I just had lunch with Jeffrey Bewkes, Time Warner’s soon-to-be CEO. Okay, so technically speaking, I was in a large room with many other people eating sandwiches in the presence of Bewkes. The luncheon was arranged by A3, Time Inc.’s Asian group, and ably hosted by my friend Stephanie Mehta, a senior writer at Fortune.
The lunch was mainly off the record, but I’d like to share some of the conversation with you. Corporate diversity’s been on my mind a lot lately, and how often do we underlings get to grill our top corporate officers on the subject, mano-a-mano (or, at least, many-a-mano-a-mano)? More importantly, the company I work for happens to be the world’s largest media company, and though diversity matters in every sector, I think our outsized influence makes it matters here more.
Bewkes is a guy with a lot on his plate. He was named president and chief operating officer of Time Warner in December 2005, and as such oversees Time Inc., HBO, Turner Broadcasting (CNN, TNT, TBS, Cartoon Network), Warner Bros. and New Line Cinema, Time Warner Cable and AOL. He spent most of his career at HBO.

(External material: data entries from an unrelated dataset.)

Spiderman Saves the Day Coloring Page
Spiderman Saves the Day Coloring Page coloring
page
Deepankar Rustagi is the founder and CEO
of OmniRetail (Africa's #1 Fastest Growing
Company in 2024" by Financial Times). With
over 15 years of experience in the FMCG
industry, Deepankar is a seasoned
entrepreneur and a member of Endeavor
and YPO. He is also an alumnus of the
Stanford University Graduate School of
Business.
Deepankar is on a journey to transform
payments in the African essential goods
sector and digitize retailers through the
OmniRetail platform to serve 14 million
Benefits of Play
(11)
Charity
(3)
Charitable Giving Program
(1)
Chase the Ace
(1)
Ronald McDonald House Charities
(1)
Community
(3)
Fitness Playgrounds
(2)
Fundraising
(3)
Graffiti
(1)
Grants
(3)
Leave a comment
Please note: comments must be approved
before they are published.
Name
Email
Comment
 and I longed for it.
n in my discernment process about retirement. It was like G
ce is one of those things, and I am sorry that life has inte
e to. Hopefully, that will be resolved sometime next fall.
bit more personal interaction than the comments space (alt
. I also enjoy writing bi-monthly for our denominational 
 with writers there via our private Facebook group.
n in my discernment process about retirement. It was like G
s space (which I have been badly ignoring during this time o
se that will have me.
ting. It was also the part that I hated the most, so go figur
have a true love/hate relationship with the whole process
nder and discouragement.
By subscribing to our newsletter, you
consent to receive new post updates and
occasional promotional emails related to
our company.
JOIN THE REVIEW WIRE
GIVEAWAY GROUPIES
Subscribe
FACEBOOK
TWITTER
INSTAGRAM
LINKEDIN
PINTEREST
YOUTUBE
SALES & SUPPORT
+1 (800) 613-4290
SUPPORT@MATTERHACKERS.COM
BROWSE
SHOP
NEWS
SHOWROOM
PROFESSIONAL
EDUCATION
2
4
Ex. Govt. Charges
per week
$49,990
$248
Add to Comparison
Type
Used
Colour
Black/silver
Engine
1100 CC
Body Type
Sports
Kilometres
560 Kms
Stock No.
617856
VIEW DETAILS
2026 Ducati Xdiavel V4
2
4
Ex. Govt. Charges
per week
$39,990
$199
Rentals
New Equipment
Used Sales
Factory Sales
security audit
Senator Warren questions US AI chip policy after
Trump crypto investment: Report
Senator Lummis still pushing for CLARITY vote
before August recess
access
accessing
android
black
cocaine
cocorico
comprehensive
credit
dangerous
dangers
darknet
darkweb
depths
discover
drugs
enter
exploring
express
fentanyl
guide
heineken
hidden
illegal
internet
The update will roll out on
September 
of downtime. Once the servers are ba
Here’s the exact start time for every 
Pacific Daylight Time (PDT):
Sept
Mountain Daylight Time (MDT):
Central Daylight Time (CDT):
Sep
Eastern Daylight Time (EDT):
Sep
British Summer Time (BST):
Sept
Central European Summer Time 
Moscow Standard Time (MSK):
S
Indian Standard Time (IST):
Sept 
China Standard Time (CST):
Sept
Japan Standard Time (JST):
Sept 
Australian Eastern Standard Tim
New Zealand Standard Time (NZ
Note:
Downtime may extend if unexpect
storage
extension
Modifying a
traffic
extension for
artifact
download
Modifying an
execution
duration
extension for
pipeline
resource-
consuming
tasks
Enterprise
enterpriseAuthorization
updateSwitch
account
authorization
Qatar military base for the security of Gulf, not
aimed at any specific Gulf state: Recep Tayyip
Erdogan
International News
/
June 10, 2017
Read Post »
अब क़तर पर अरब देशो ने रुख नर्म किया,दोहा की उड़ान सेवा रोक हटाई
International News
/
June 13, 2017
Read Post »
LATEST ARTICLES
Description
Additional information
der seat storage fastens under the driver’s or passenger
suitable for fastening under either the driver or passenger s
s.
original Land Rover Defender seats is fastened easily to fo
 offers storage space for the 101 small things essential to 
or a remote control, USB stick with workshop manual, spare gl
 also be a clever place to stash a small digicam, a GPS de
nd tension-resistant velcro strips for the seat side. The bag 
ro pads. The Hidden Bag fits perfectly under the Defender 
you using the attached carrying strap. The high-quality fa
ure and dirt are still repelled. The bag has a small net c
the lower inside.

Our current CEO is, of course, Dick Parsons, who is perhaps the best known and most powerful CEO of color in the country. But dig a few levels below, and the palette is decidedly more monochromatic. Still, it appears diversity is something Bewkes has spent some time chewing over.
Mehta asked Bewkes to make a business case for diversity. He responded: “”We need to produce relevant content for an increasingly diverse population. We are ever fragmenting–and by that I mean not just in ethnicity and nationality but in interests.” He went on to describe the extremely diverse programming at HBO–diverse not just in color but in content and tone–and how that’s helped it become such an entertainment leader.
One piece of advice he had for up-and-coming workers that I thought was useful: make your (white, male, older) boss criticize you. Studies bear him out: research shows that supervisors find it far easier to give honest feedback to people who resemble them, whether in gender, color or background. “Whatever he’s telling you, it’s worse,” he said, to laughter in the room. “Make him tell you what you’re lousy at.” FYI, he used language a little saltier than “lousy.” But it’s a good point, I thought.
As for retaining and promoting minorities to the top, I hope that in his future role he’ll give serious thought to assigning some sort of systemic accountability–the only proven management tactic for change. (Read my article in TIME on this topic.) It matters, not just for those of us who work here but for our millions of viewers, readers and consumers. Like Bewkes says, it’s about business.